Tonight I am headed to Citadel Hill in Halifax to catch Ben Harper in concert.  Ben Harper has been a staple in my life for as long as I can remember.  I have no idea who introduced me to his music, but it was likely during a summer of lifeguarding.  I have carried his music with me for the last 10 years and await his latest albums with eager anticipation.  I am lucky enough to be taking in this concert with a dear friend from my junior high and high school days, someone who has indulged my Benny obsession for as long as I can remember, my partner in crime from my time at the beach, or maybe just my partner in crime for life.  

Nostalgia can also be the feeling you get when you return to a place from your past.  My return to Angers during my honeymoon made me nostalgic for my carefree days of pastry eating, wine drinking, French speaking and new love.  Walking through the streets of Angers with my new husband (whom I met and fell in love with in Angers) was pleasurable, eerie and regretful.  Eerie because the people we once knew were, for the most part, no longer there.  It was the exact same and at the same time very different.  It was regretful because it made us yearn for that life, where we had no responsibilities, where everything was new and exciting, where food tasted so damn good, where the lifestyle is so unlike our life in North America.  

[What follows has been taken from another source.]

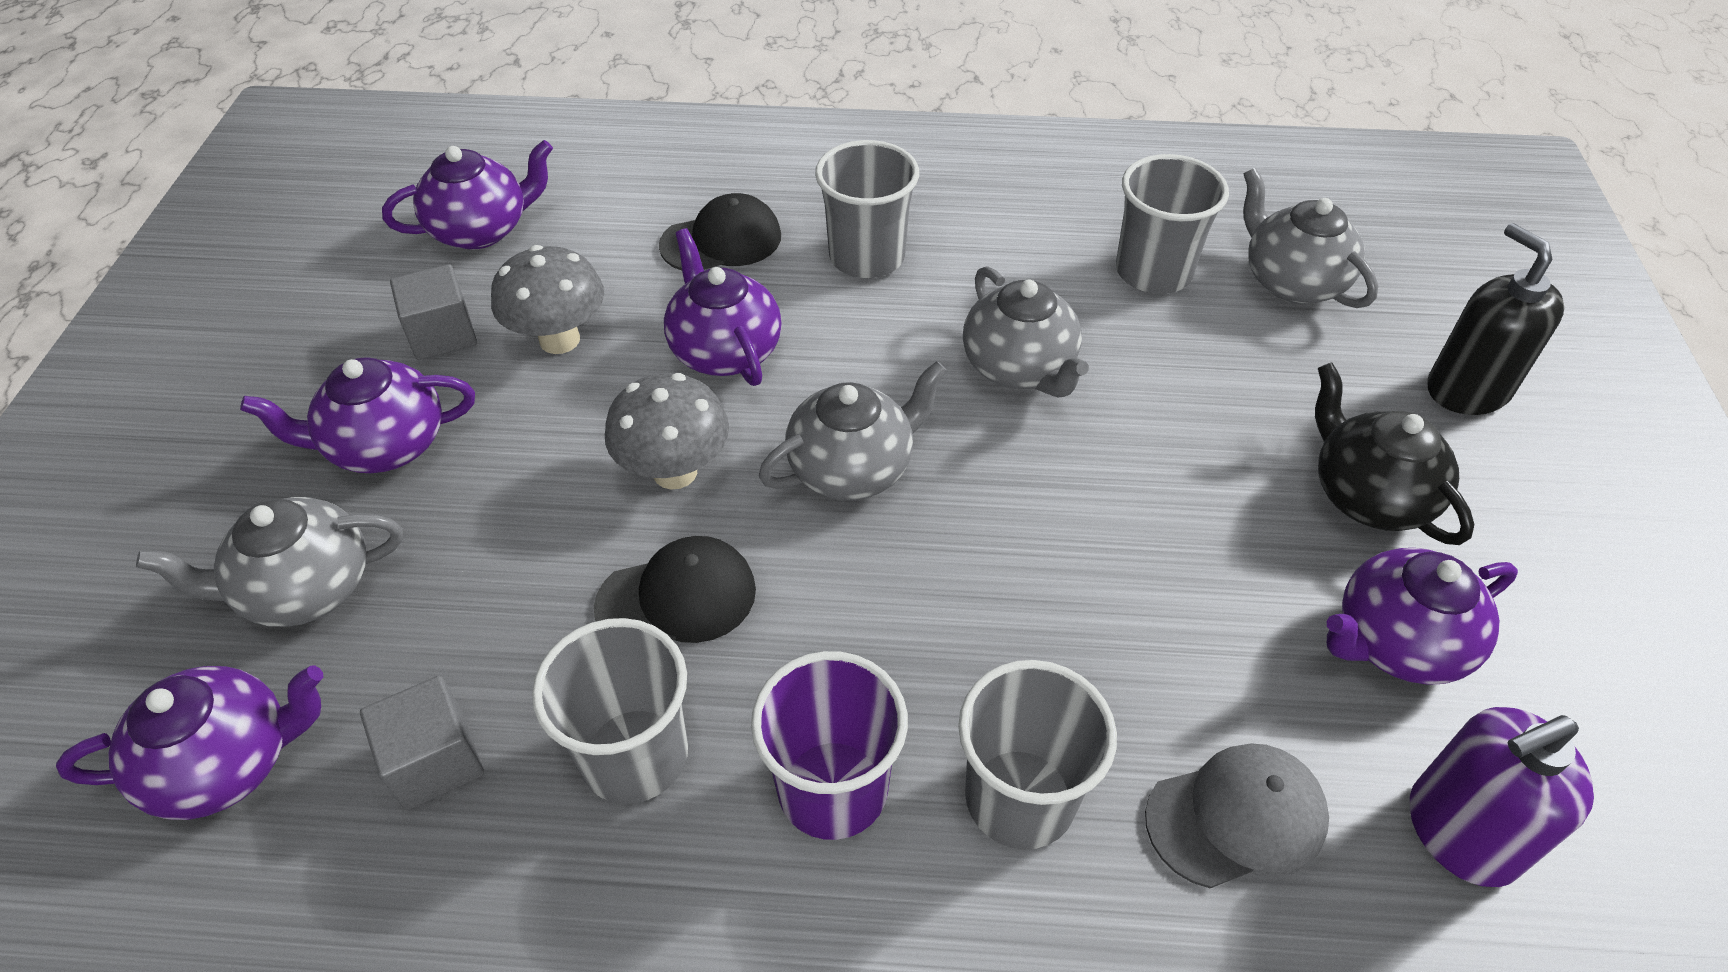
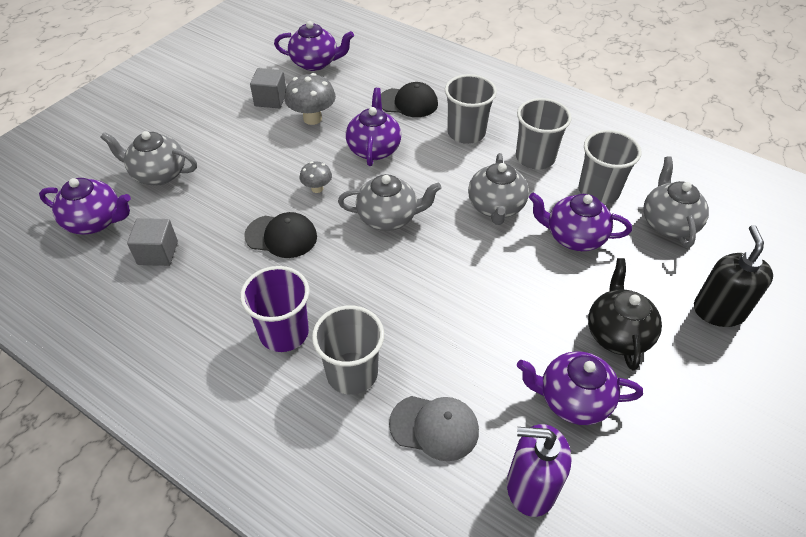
camera: 30 degrees right, 0 degrees up
(385, 445) = (220, 134): purple teapot -> purple teapot (574, 237)
(634, 755) = (224, 284): grey cup -> grey cup (535, 158)
(675, 472) = (317, 188): grey mushroom -> grey mushroom, size x0.58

As a final thought on nostalgia, or déjà vu, or however you would like to term it, we are having a rocking good dinner tonight of roast chicken with vegetables.  As my husband and I debated over how to prepare it, we thought of the many times Janine made roast chicken for us in France.  She had a way of injecting flavour by putting cloves of garlic, butter and thyme under the skin of the chicken. 


We briefly reminisced and engaged in friendly debate as to how to prepare it.  My final thought is on that wonderful smell, which brings back so many memories of dinners shared with loved ones.  If only I could share that with you tonight!